» TASK REQUIREMENTS
Please give all of the data again, character for character, and drop the pictures.

» GIVEN INFORMATION
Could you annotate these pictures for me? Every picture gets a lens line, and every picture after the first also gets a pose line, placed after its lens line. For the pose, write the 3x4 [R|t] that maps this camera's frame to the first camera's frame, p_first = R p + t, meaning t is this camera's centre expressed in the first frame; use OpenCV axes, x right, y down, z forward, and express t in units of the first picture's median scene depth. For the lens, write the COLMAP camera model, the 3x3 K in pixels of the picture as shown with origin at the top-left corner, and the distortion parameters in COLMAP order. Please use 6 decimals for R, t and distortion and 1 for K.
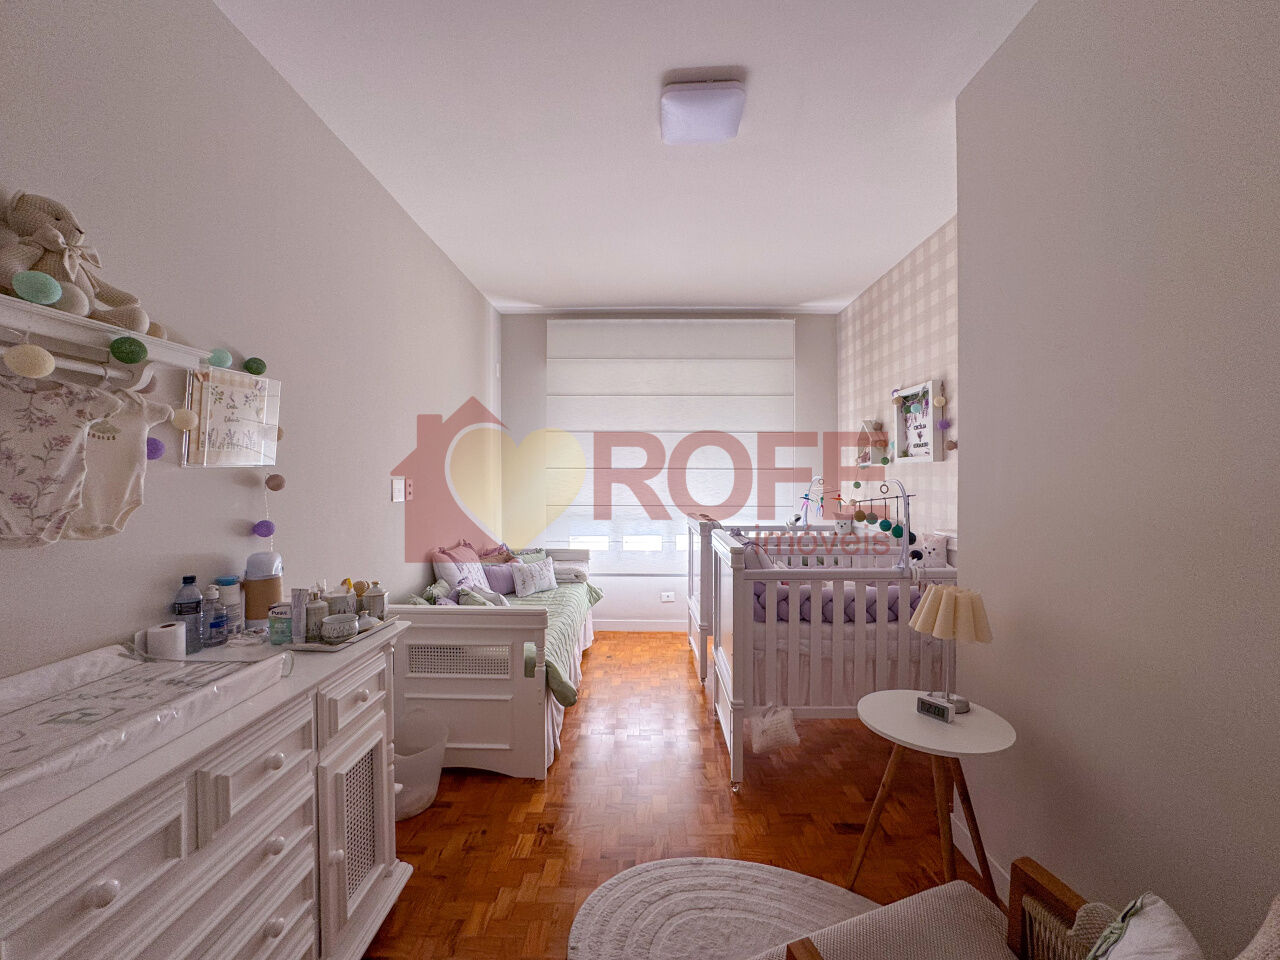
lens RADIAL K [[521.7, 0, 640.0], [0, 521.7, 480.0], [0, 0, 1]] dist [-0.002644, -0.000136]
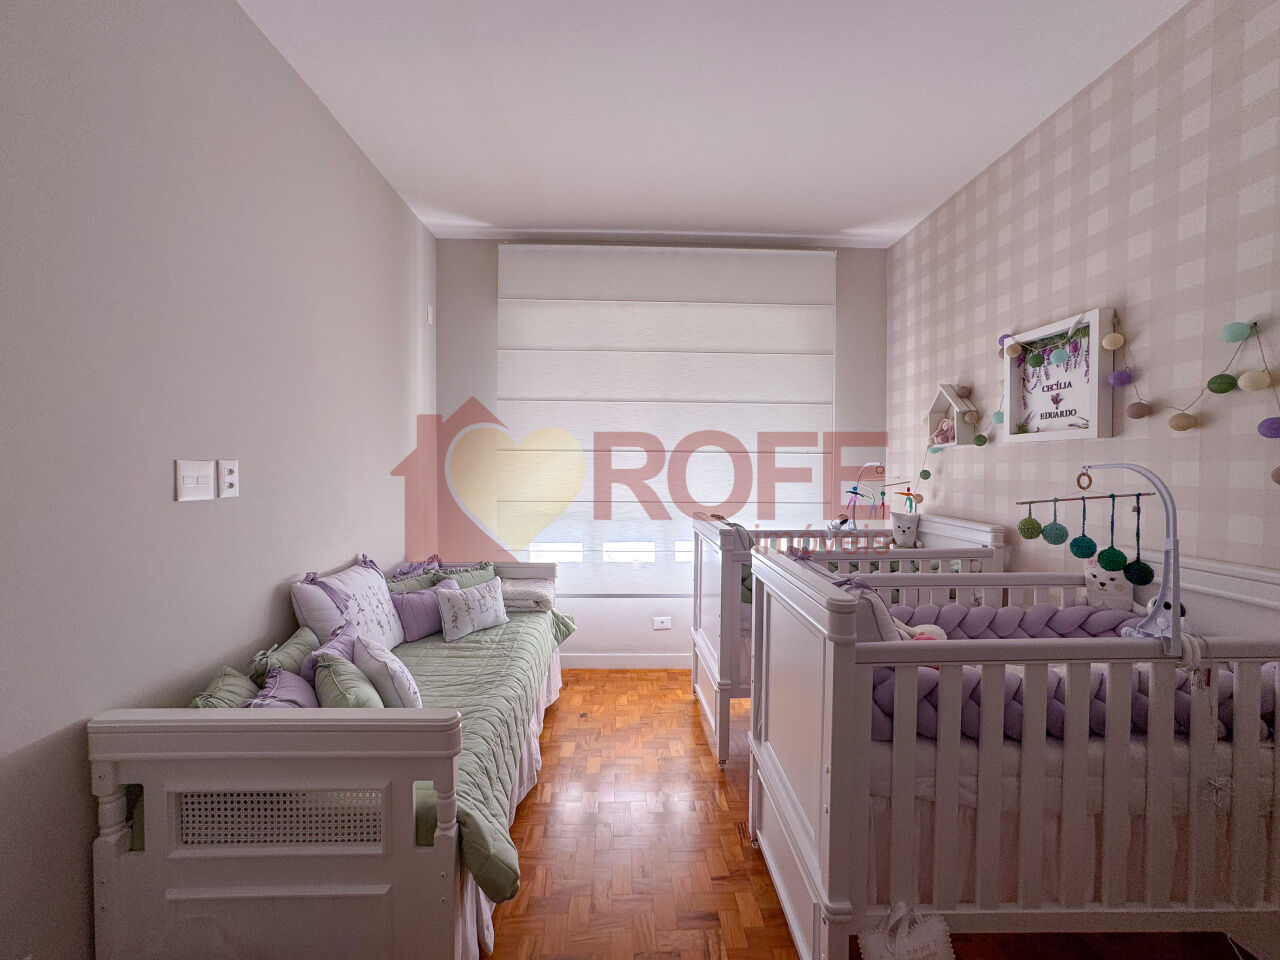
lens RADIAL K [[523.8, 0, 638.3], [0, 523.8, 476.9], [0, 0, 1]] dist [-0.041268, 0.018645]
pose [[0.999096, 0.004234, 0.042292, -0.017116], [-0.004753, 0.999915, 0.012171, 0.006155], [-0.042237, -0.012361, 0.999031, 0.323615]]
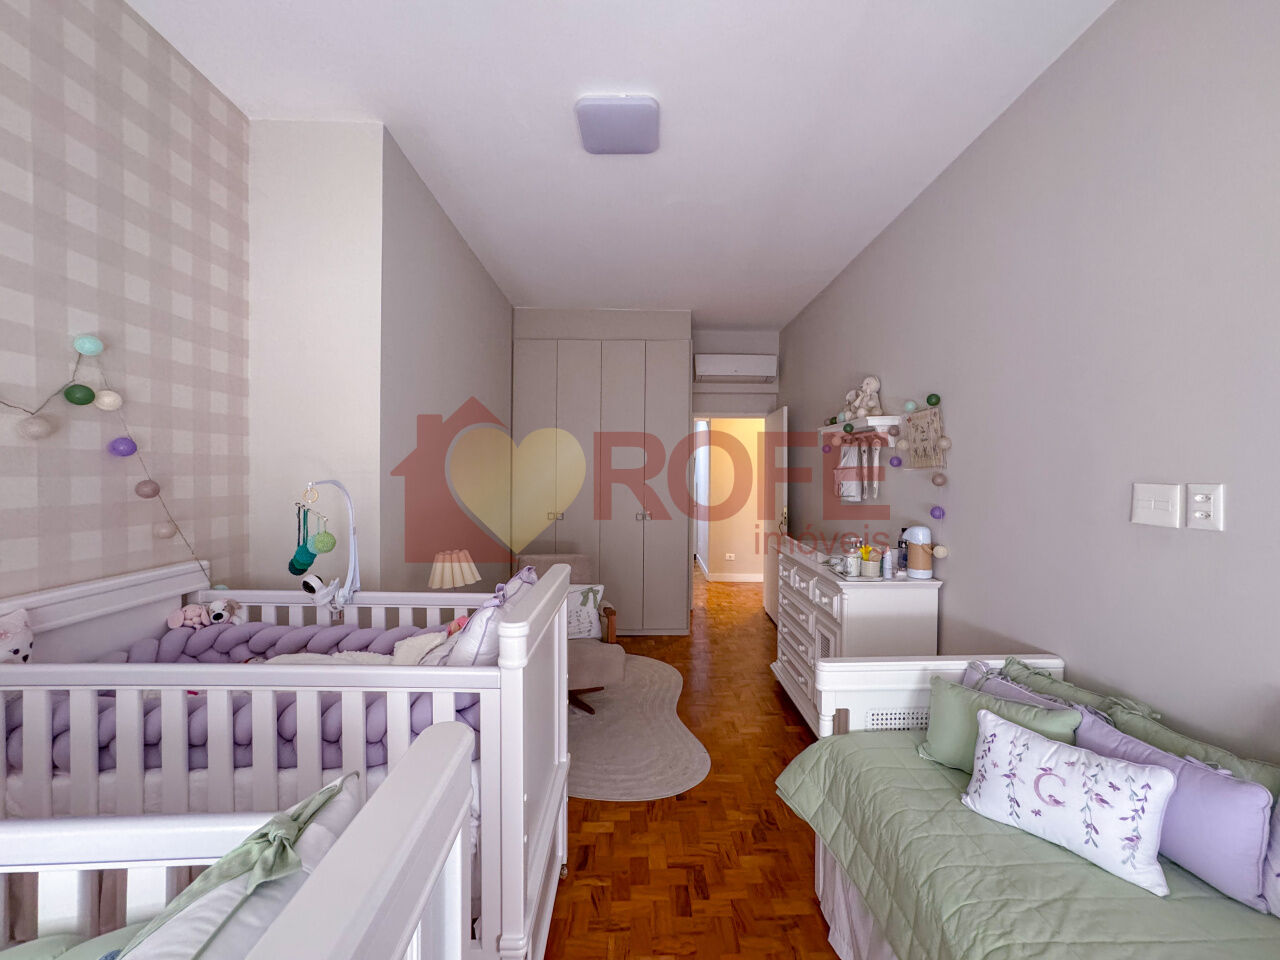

» ANSWER AREA
Could you annotate these pictures for me? Every picture gets a lens line, and every picture after the first also gets a pose line, placed after its lens line. For the pose, write the 3x4 [R|t] that maps this camera's frame to the first camera's frame, p_first = R p + t, meaning t is this camera's centre expressed in the first frame; use OpenCV axes, x right, y down, z forward, and express t in units of the first picture's median scene depth. For the lens, write the COLMAP camera model, the 3x3 K in pixels of the picture as shown with origin at the top-left corner, and the distortion parameters in COLMAP order. Please use 6 decimals for R, t and distortion and 1 for K.
lens RADIAL K [[521.7, 0, 640.0], [0, 521.7, 480.0], [0, 0, 1]] dist [-0.002644, -0.000136]
lens RADIAL K [[523.8, 0, 638.3], [0, 523.8, 476.9], [0, 0, 1]] dist [-0.041268, 0.018645]
pose [[0.999096, 0.004234, 0.042292, -0.017116], [-0.004753, 0.999915, 0.012171, 0.006155], [-0.042237, -0.012361, 0.999031, 0.323615]]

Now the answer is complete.